Work to be completed | Revise the tenor tuning thread below, starting at the words "Thanks Michael." and stopping after "in mandolin notation/tab.", with "low G" changed to "low C".

Exercise passage |
Great thread! Thanks for starting it Michael.




> Which instrument?
> -tenor guitar
> -tenor banjo
> -both


*Tenor guitar only. (acoustic & electric)*




> Which tuning?


*GDAE*, with gauges 42W 30W 20 13. 
I also sometimes tune down the high strings one step for Blues slide in (*GDGD*)




> Style of music?


*Blues, Classic Rock, Psychedelic.*

Michael, I see you play the tenor banjo tuned in octave mandolin GDAE. I find that very interesting...So, my answer to your first question may change at some point!  :Smile:

----------


## Michael Eck

Ed,

Actually, I currently play tenor banjo in both tunings, Irish for the jug band and CGDA for the duo. I'm sort of waffling between both, which is one of the reasons I'm curious to see folks' responses.

----------

Charles E., 

Roman Pekar

----------


## Ed Goist

Thanks Michael.
I am a GDAE guy all the way - Having the low G is very important for me, plus I really like having immediate access to everything that is out there in mandolin notation/tab.

Record extracts |
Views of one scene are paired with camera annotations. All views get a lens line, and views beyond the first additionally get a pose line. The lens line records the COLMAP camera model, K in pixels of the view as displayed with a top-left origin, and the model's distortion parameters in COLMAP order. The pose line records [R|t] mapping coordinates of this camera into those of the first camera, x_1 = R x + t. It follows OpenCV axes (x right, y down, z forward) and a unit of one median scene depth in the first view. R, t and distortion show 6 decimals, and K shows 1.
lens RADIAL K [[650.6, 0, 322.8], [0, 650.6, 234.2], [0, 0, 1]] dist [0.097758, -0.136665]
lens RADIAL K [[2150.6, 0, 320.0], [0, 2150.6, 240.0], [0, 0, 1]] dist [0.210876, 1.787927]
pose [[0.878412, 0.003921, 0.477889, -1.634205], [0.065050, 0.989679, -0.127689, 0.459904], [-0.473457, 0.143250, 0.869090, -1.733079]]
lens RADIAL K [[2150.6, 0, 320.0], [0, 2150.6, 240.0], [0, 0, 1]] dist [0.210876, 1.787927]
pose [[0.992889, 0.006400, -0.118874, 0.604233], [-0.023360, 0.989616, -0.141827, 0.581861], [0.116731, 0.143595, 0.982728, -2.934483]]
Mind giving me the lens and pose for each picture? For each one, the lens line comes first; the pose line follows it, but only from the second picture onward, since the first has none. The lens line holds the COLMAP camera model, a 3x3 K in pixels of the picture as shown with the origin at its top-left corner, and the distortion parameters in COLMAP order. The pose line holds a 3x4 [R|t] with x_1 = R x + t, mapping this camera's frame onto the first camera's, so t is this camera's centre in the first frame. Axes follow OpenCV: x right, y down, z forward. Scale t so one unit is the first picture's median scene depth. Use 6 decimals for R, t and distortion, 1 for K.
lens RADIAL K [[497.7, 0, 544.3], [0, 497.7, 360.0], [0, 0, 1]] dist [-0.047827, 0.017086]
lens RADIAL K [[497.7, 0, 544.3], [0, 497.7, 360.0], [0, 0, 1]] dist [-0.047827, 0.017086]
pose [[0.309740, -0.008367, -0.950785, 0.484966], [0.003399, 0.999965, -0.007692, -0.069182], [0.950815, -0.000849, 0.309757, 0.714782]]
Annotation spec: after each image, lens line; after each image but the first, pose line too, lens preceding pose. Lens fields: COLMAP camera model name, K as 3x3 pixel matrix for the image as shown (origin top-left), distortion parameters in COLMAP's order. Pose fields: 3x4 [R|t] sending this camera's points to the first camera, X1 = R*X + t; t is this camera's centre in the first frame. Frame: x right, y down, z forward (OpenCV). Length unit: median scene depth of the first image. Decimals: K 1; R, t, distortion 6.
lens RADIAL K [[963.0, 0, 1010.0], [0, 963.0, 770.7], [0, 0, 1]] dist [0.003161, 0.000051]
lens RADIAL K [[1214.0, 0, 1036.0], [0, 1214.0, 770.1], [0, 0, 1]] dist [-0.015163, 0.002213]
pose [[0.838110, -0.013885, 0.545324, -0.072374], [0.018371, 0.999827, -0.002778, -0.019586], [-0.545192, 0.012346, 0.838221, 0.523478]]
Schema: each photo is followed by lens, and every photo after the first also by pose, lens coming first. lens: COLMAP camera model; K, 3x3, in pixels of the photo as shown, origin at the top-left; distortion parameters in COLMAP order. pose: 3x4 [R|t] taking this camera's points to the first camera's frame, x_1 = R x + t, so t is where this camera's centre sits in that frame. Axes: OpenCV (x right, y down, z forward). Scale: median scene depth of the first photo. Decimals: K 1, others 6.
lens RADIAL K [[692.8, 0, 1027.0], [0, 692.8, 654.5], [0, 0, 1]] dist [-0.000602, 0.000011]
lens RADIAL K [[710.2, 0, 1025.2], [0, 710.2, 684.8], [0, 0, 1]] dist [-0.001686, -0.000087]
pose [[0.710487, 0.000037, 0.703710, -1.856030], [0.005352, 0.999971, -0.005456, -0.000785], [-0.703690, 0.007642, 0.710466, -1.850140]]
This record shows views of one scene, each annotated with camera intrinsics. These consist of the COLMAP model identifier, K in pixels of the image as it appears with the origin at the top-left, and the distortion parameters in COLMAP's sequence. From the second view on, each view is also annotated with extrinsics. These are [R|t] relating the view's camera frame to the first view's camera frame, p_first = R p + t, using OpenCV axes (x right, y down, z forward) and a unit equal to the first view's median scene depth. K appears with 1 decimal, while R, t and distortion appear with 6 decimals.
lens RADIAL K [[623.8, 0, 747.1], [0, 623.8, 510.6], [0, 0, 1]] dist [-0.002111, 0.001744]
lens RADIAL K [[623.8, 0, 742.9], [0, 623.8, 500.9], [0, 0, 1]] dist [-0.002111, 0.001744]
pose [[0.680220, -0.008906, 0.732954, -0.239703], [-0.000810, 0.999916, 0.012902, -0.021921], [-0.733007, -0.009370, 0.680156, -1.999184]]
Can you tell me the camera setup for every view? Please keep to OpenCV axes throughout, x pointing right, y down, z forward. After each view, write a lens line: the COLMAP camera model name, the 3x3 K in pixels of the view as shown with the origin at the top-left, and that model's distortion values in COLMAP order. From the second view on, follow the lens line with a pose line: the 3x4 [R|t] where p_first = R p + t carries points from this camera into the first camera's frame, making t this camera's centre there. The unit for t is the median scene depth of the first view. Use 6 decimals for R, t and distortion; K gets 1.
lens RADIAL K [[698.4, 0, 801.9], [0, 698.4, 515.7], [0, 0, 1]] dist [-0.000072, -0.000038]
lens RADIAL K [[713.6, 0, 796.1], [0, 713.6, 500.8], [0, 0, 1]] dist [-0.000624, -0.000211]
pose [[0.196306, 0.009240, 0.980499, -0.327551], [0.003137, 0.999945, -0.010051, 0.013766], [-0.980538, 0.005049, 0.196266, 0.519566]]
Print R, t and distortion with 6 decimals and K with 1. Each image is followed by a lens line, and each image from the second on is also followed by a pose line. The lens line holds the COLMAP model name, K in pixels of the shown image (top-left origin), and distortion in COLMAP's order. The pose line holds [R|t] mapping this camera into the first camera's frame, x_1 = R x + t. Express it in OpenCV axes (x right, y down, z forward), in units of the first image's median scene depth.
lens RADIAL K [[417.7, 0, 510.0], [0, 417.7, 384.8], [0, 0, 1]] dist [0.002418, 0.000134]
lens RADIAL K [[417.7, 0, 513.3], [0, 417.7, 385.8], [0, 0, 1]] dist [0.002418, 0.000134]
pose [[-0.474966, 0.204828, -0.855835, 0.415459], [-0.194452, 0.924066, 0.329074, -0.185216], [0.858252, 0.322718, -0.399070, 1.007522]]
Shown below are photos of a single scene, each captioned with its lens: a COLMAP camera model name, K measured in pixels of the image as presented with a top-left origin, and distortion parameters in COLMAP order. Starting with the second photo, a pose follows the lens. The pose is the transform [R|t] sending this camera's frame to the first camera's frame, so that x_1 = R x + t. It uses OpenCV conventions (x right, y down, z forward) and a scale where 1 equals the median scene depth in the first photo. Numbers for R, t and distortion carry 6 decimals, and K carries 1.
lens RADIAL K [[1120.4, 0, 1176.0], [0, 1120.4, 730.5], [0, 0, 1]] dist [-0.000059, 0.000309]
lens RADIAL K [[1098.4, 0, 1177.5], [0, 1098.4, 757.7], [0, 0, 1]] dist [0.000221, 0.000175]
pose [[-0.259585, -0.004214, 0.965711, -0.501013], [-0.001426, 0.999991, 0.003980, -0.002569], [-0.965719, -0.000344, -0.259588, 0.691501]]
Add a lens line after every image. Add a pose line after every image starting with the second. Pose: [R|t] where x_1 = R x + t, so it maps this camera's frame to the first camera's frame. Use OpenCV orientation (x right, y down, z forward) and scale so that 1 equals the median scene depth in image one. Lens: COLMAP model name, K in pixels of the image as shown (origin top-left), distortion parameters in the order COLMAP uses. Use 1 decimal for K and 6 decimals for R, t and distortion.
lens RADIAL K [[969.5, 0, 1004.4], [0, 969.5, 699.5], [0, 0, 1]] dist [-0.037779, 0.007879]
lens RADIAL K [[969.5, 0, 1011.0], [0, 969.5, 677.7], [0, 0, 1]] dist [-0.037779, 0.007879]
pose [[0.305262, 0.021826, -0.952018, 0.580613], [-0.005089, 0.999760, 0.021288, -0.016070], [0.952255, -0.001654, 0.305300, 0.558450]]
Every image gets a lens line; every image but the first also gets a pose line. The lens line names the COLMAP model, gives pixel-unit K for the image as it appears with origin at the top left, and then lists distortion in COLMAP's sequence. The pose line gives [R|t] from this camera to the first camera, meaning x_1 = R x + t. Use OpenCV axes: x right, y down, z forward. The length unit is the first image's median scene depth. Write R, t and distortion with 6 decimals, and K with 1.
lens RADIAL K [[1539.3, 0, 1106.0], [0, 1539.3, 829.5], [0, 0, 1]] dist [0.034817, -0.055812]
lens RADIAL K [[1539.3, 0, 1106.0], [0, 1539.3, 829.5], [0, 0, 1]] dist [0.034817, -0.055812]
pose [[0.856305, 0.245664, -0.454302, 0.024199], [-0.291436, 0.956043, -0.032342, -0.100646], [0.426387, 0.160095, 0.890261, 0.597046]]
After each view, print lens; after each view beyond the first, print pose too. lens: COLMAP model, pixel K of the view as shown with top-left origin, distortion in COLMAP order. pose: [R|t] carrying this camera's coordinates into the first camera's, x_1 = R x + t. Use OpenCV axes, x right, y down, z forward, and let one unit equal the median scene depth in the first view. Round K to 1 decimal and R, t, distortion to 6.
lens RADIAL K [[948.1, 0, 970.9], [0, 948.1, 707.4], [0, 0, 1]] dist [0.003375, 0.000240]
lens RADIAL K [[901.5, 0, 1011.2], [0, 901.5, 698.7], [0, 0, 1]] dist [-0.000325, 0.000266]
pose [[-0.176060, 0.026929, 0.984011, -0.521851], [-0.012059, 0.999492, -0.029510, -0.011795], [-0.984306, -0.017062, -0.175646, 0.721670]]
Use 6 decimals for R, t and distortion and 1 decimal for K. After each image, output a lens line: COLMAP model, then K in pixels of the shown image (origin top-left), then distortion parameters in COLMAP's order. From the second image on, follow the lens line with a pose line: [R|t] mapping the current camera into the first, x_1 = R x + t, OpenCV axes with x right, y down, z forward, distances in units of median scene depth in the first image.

Task response |
Thanks Michael.
I am a GDAE guy all the way - Having the low C is very important for me, plus I really like having immediate access to everything that is out there in mandolin notation/tab.